CPI 2015-16 New Scholars Grant Competition Winners

The Stanford Center on Poverty and Inequality is pleased to announce the winners of our 2015-16 New Scholars Grant Competition:

Keith Gunnar Bentele, University of Massachusetts Boston

Safety Net Research Group

I aim to create high quality annual measures of pretax/pretransfer poverty, poverty relief, and poverty at the state level for the years 2000-2014. In doing so I will attempt to overcome a number of challenges that researchers face in these areas. These include problems with traditional poverty measures, underreporting of benefits, and the creation of reliable state level measures when state level sample sizes are often unsatisfactory in smaller states.

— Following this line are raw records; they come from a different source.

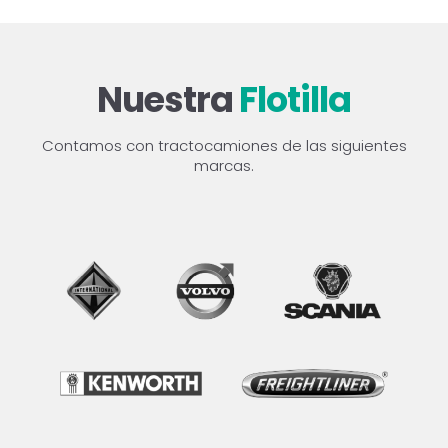
Nuestra
Flotilla
Contamos con tractocamiones de las siguientes
marcas.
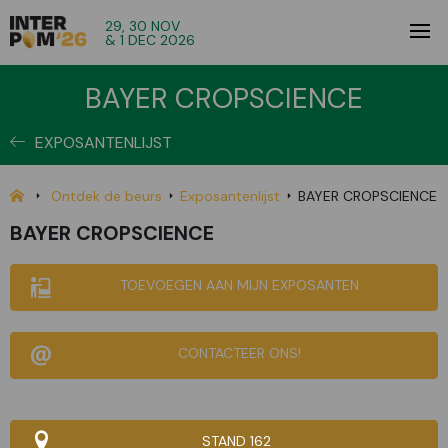
29, 30 NOV
& 1 DEC 2026
BAYER CROPSCIENCE
EXPOSANTENLIJST
Ontdek de beurs
Exposantenlijst
BAYER CROPSCIENCE
BAYER CROPSCIENCE
TOEVOEGEN AAN MIJN EXPOSANTEN
CONTACTEER ONS!
STAND 162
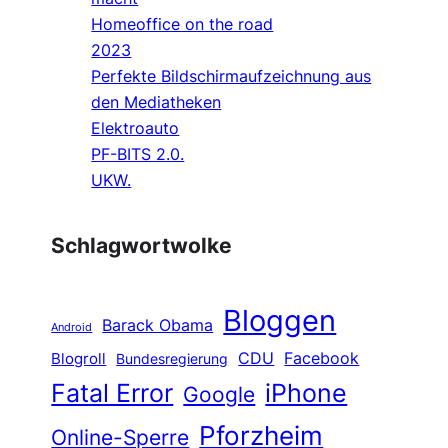
Homeoffice on the road
2023
Perfekte Bildschirmaufzeichnung aus
den Mediatheken
Elektroauto
PF-BITS 2.0.
UKW.
Schlagwortwolke
Bloggen
Barack Obama
Android
CDU
Facebook
Blogroll
Bundesregierung
Fatal Error
iPhone
Google
Pforzheim
Online-Sperre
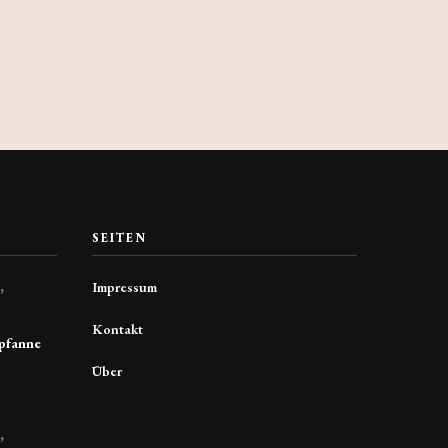
SEITEN
Impressum
E
Kontakt
pfanne
Über
E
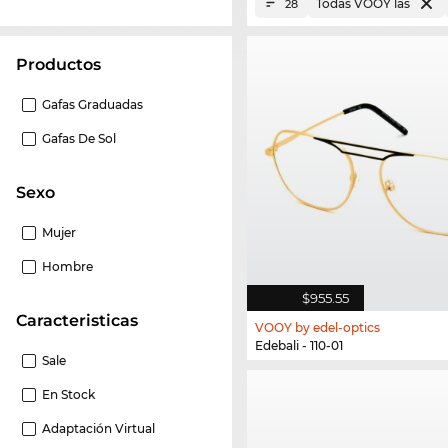
Todas VOOY las
28
Productos
Gafas Graduadas
Gafas De Sol
Sexo
Mujer
Hombre
$955.55
Caracteristicas
VOOY by edel-optics
Edebali - 110-01
Sale
En Stock
Adaptación Virtual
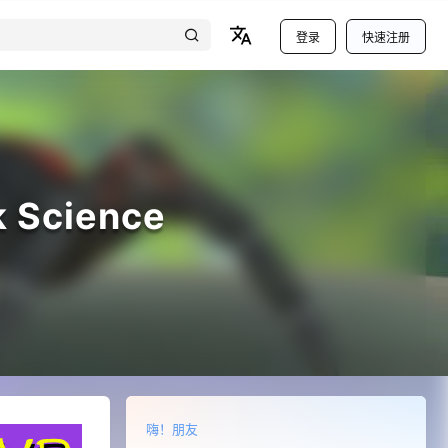
登录
快速注册
 Science
嗨！朋友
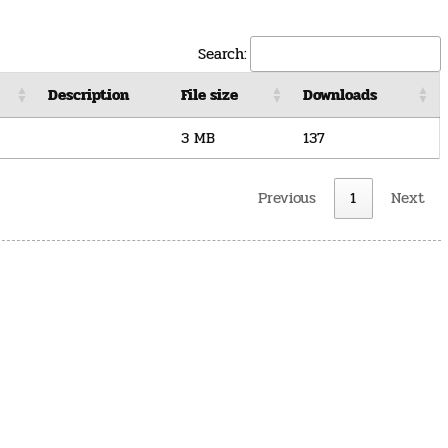
Search:
Description
File size
Downloads
3 MB
137
Previous
1
Next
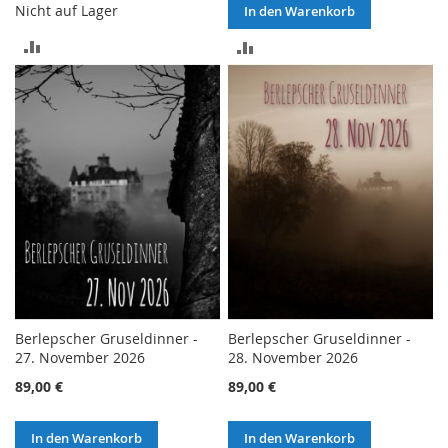
Nicht auf Lager
In den Warenkorb
ZUR
ZUR
VERGLEICHSLISTE
VERGLEICHSLISTE
HINZUFÜGEN
HINZUFÜGEN
Berlepscher Gruseldinner -
Berlepscher Gruseldinner -
27. November 2026
28. November 2026
89,00 €
89,00 €
In den Warenkorb
In den Warenkorb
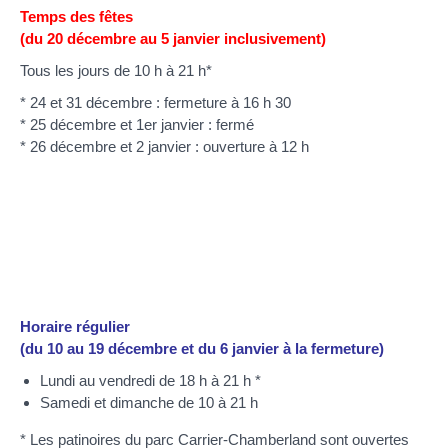
Temps des fêtes
(du 20 décembre au 5 janvier inclusivement)
Tous les jours de 10 h à 21 h*
* 24 et 31 décembre : fermeture à 16 h 30
* 25 décembre et 1er janvier : fermé
* 26 décembre et 2 janvier : ouverture à 12 h
Horaire régulier
(du 10 au 19 décembre et du 6 janvier à la fermeture)
Lundi au vendredi de 18 h à 21 h *
Samedi et dimanche de 10 à 21 h
* Les patinoires du parc Carrier-Chamberland sont ouvertes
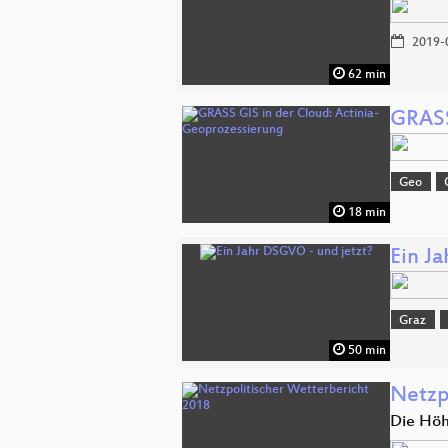
2019-
62 min
GRASS
Geo
18 min
Ein J
Graz
50 min
Netzp
Die Höh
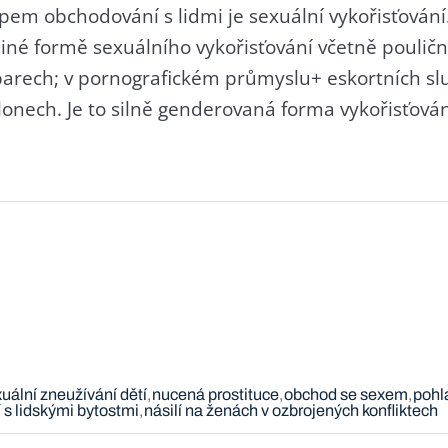
em obchodování s lidmi je sexuální vykořisťování.
jiné formě sexuálního vykořisťování včetně pouliční
 barech; v pornografickém průmyslu+ eskortních s
nech. Je to silně genderovaná forma vykořisťování
uální zneužívání dětí
nucená prostituce
obchod se sexem
pohl
s lidskými bytostmi
násilí na ženách v ozbrojených konfliktech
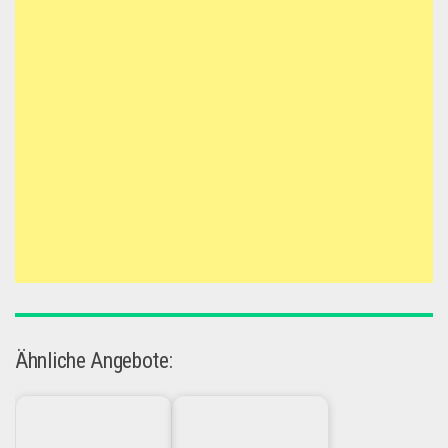
Ähnliche Angebote:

Kendra Bischoff, Cornell University

Education and Segregation Research Groups

The achievement gap between children from affluent and poor families has grown considerably since 1970. At the same time, the spatial segregation of families by income has also grown substantially since 1970, both between neighborhoods and between school districts. In this project, we will assess the relationship between economic segregation and the economic achievement gap, as well as test several mechanisms that will help to explain the pathways through which income segregation affects youth outcomes.

Deirdre Bloome, University of Michigan

Mobility and Inequality Research Groups

In this project I will answer three questions: First, as individuals age, to what extent do intragenerational and intergenerational income mobility contribute to lifetime income inequality? Second, how have these contributions changed across recent birth cohorts? Third, how do they differ across people from low- and high-income backgrounds? Successfully answering these questions will contribute a missing, fundamental element to our base of knowledge, without which we cannot understand how income mobility over the life course relates to income inequality between people.

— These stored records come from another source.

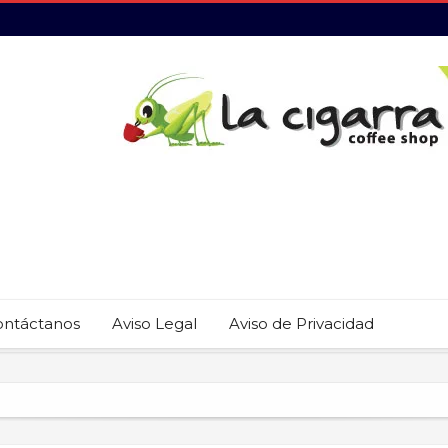
ontáctanos
Aviso Legal
Aviso de Privacidad
 22 restaurantes reciben las placas de la Guía MICHELIN 2026
revención del trabajo infantil en Cabo San Lucas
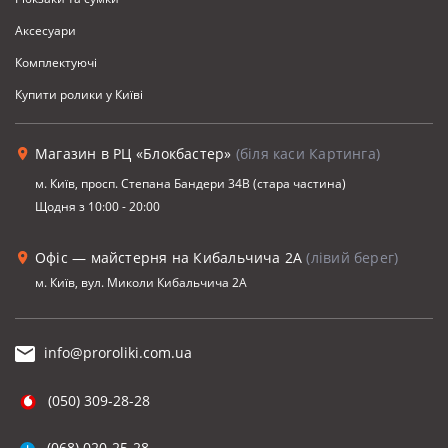
Аксесуари
Комплектуючi
Купити ролики у Київі
Магазин в РЦ «Блокбастер»
(біля каси Картинга)
м. Київ, просп. Степана Бандери 34В (стара частина)
Щодня з 10:00 - 20:00
Офіс — майстерня на Кибальчича 2А
(лівий берег)
м. Київ, вул. Миколи Кибальчича 2А
info@proroliki.com.ua
(050) 309-28-28
(068) 020-25-28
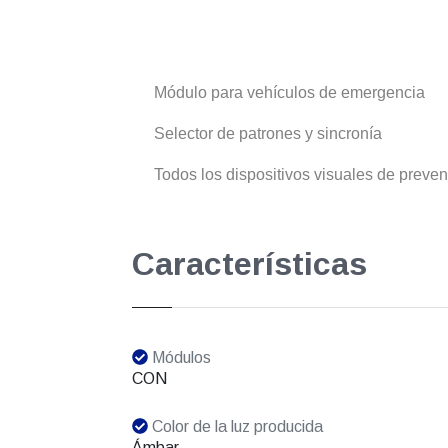
Módulo para vehículos de emergencia
Selector de patrones y sincronía
Todos los dispositivos visuales de preve
Características
Módulos
CON
Color de la luz producida
Ámbar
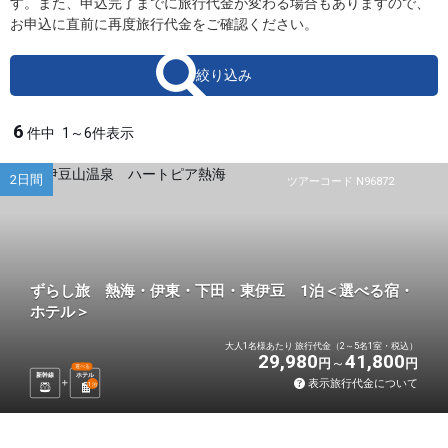
す。また、申込完了までに旅行代金が変わる場合もありますので、
お申込に直前に再度旅行代金をご確認ください。
絞り込み
6
件中
1～6件表示
2日間
ツアーコード N96872
ずらし旅 熱海・伊東・下田・東伊豆 1泊＜選べる宿・
ホテル＞
大人1名様あたり 旅行代金（2～5名1室・税込）
29,980
41,800
円
円
選べる
新幹線
ホテル
表示旅行代金について
1
泊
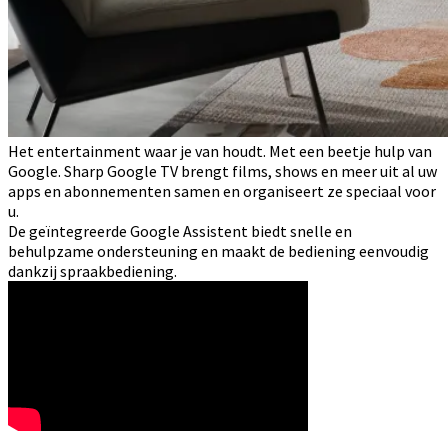
Het entertainment waar je van houdt. Met een beetje hulp van
Google. Sharp Google TV brengt films, shows en meer uit al uw
apps en abonnementen samen en organiseert ze speciaal voor
u.
De geïntegreerde Google Assistent biedt snelle en
behulpzame ondersteuning en maakt de bediening eenvoudig
dankzij spraakbediening.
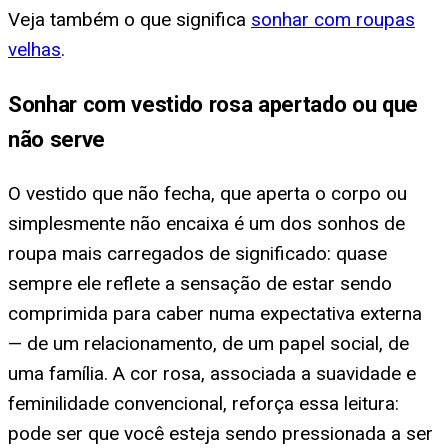
Veja também o que significa
sonhar com roupas
velhas
.
Sonhar com vestido rosa apertado ou que
não serve
O vestido que não fecha, que aperta o corpo ou
simplesmente não encaixa é um dos sonhos de
roupa mais carregados de significado: quase
sempre ele reflete a sensação de estar sendo
comprimida para caber numa expectativa externa
— de um relacionamento, de um papel social, de
uma família. A cor rosa, associada a suavidade e
feminilidade convencional, reforça essa leitura:
pode ser que você esteja sendo pressionada a ser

Siwei Cheng, University of California, Los Angeles

Inequality Research Group

The proposed project contributes to our understandings of inequality by conducting a comprehensive analysis on the intragenerational pattern of inequality - that is, the changes in inequality over a cohort of population’s life course. The project has two specific aims. First, I will assess whether the macrolevel intragenerational pattern of inequality has changed from earlier to later cohorts. Second, I will examine the microlevel mechanisms for the observed changes in aggregate inequality, with a particular focus on whether the relative importance of these mechanisms has shifted across cohorts.

Amy Hsin, Queens College, City University of New York

Education Research Group

Immigrants (first and second generation) represent a substantial portion of students in higher education, making up a quarter of undergraduates in the United States. This project uses a large, longitudinal database that reliably identifies documentation status to ask: How does immigrant status, legal status, and ancestry affect college students’ educational performance, achievement and degree attainment? We estimate: (1) the effect of immigrant status, legal status, and ancestry on academic outcomes, and (2) how political momentum for immigration reform influences undocumented students' academic performance.

Alexandra K. Murphy, University of Michigan

Poverty Research Group

We are developing the Transportation Security Index, a novel measure of access to adequate transportation modeled after the Food Security Index. This measure will enable researchers and policy makers to: uncover causal pathways through which transportation security is connected to individual wellbeing; understand in richer detail the variation in levels of transportation security by demographic group; and design policy solutions to address disadvantages in transportation security.

Brian Thiede, Louisiana State University

Racial and Ethnic Inequality Research Group

A majority of all births in the United States now come from racial and ethnic minority populations. The current project examines the extent to which today’s newborn children are exposed to disadvantaged family and community contexts in utero and in the early months of their lives. Over the next two decades, today’s disproportionately minority infants and youth will complete school, enter the workforce, and begin families of their own. Will they be adequately prepared for productive adult roles or are their circumstances at birth likely to disadvantage them over the life course?

Kristin Turney, University of California, Irvine

Poverty Research Group

It is well known that childhood poverty has deleterious consequences for children’s wellbeing, but much less research considers the time-varying or heterogeneous consequences of childhood poverty. In this project, I will use data from the Early Childhood Longitudinal Study-Kindergarten Cohort (ECLS-K) and the Early Childhood Longitudinal Study-Kindergarten Cohort:2010-2011 (ECLS- K:2011) to examine the time-varying and heterogeneous treatment effects of childhood poverty on children’s academic, behavioral, and health outcomes.